Negli anni, con il diffondersi della scolarizzazione, si impose sempre più come “libro per tutti” – così lo definisce ancora una ventina di anni fa il critico Vittorio Spinazzola – in ciò facilitato dal genere letterario cui appartiene, il romanzo appunto, assai più vicino alla sensibilità moderna di quanto non sia qualunque espressione in versi. Insomma la letteratura italiana non ha avuto inizio con i Promessi Sposi (in realtà ha avuto inizio con la letteratura latina) ma certo nei Promessi Sposi ha trovato, insieme al capolavoro letterario, l’elaborazione di un progetto politico-culturale di alto livello e indubbio successo.
Questa esigenza di un comune sentire che sia alla base del principio di nazionalità, il quale altrimenti rimane appannaggio di sparute élites, trova oggi ma non da oggi numerosi e fieri avversari. Uno di questi è costituito dal naufragio del concetto stesso di programma scolastico, già sbriciolato da una miriade di inutili progetti, dalla presenza nelle classi di giovani alloglotti mal gestiti, dalla cosiddetta e fumosa “didattica per competenze”, e che verosimilmente subirà a breve un colpo mortale dalla regionalizzazione della scuola, che si profila in prima fase per Lombardia, Veneto ed Emilia Romagna, e poi chissà.
Sul punto il ministro Bussetti nei suoi interventi pubblici è cauto, ma sono i fatti stessi che gridano dai tetti. Se oggi non esiste l’obbligo di attenersi a un consolidato programma di materia, ma soltanto a delle generiche linee-guida, e la didattica à la page autorizza la più disinvolta creatività, cosa si potrà eccepire quando gli Uffici Cultura delle regioni invieranno ai dirigenti il plico telematico con richiesta di “Valorizzare il vernacolo meneghino attraverso l’immortale poesia di Carlo Porta” o “Attribuire il giusto valore al pensiero filosofico-politico di Carlo Cattaneo”, o ancora l’intimazione “Ricorre oggi l’anniversario della morte del sommo drammaturgo Angelo Beolco detto Ruzante: si dia congruo spazio all’evento”? Vedremo autori finora considerati minori assurgere a vette impensate, calare nell’ombra dei veri giganti; movimenti, epoche intere sbianchettate, esaltate misere nicchie storiche. Vedremo frammentarsi e quindi dissolversi il cuore storico-letterario della nostra civiltà, quel cuore per cui ogni italiano, dovunque sia nato e abbia studiato, è tale.

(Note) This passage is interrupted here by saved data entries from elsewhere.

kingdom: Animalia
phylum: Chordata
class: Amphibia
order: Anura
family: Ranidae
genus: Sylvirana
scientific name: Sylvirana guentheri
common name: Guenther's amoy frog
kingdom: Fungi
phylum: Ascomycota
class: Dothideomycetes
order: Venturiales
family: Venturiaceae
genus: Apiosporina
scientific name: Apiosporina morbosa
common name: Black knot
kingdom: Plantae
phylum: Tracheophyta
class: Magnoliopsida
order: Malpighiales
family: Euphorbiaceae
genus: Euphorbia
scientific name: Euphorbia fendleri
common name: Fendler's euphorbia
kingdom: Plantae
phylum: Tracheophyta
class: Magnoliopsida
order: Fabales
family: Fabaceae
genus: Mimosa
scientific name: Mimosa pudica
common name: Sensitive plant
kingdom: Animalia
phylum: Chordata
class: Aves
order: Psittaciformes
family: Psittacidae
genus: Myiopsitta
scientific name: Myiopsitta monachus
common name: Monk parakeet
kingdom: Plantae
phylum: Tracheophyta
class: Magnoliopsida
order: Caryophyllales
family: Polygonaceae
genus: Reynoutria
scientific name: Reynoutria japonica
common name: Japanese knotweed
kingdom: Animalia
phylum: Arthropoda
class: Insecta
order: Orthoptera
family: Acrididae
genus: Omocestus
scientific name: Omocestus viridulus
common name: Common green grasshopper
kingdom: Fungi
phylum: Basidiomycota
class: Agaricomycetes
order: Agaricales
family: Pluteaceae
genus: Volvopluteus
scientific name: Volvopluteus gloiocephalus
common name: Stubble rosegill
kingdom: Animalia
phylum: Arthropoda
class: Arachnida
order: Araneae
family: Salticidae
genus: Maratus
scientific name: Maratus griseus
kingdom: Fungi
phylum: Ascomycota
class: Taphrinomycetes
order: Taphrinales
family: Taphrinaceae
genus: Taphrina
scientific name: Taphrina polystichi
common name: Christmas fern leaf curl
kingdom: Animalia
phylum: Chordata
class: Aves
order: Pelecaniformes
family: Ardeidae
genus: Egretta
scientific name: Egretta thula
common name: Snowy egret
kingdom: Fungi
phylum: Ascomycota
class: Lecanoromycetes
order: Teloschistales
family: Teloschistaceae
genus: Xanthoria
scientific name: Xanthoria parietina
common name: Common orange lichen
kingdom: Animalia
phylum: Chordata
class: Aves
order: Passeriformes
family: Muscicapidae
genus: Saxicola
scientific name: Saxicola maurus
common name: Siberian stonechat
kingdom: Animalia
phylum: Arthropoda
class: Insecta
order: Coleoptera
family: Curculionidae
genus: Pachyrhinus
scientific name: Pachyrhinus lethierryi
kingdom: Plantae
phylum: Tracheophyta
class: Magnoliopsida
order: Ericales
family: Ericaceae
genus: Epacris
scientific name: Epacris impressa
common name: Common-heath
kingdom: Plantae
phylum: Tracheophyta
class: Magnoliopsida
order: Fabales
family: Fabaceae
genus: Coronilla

Perché sia chiaro: tutto questo accadrà, se il progetto avrà seguito. Non subito, ma col tempo accadrà. La scuola, come la vita, non si spacchetta: non ha senso decidere di assunzioni, stipendi, trasferimenti, strutture, dotazioni, e i programmi, chissà perché, lasciarli così come stavano.
Perché, a ben vedere, quasi tutta la nostra letteratura è fatta di autori che nascono nella tale città o nel tal borgo. Ma ben presto il loro sguardo si spinge più oltre, e più in alto. E in quella dimensione trovano la propria cifra artistica, quella per cui rimangono classici e li leggiamo tuttora, ma chissà per quanto.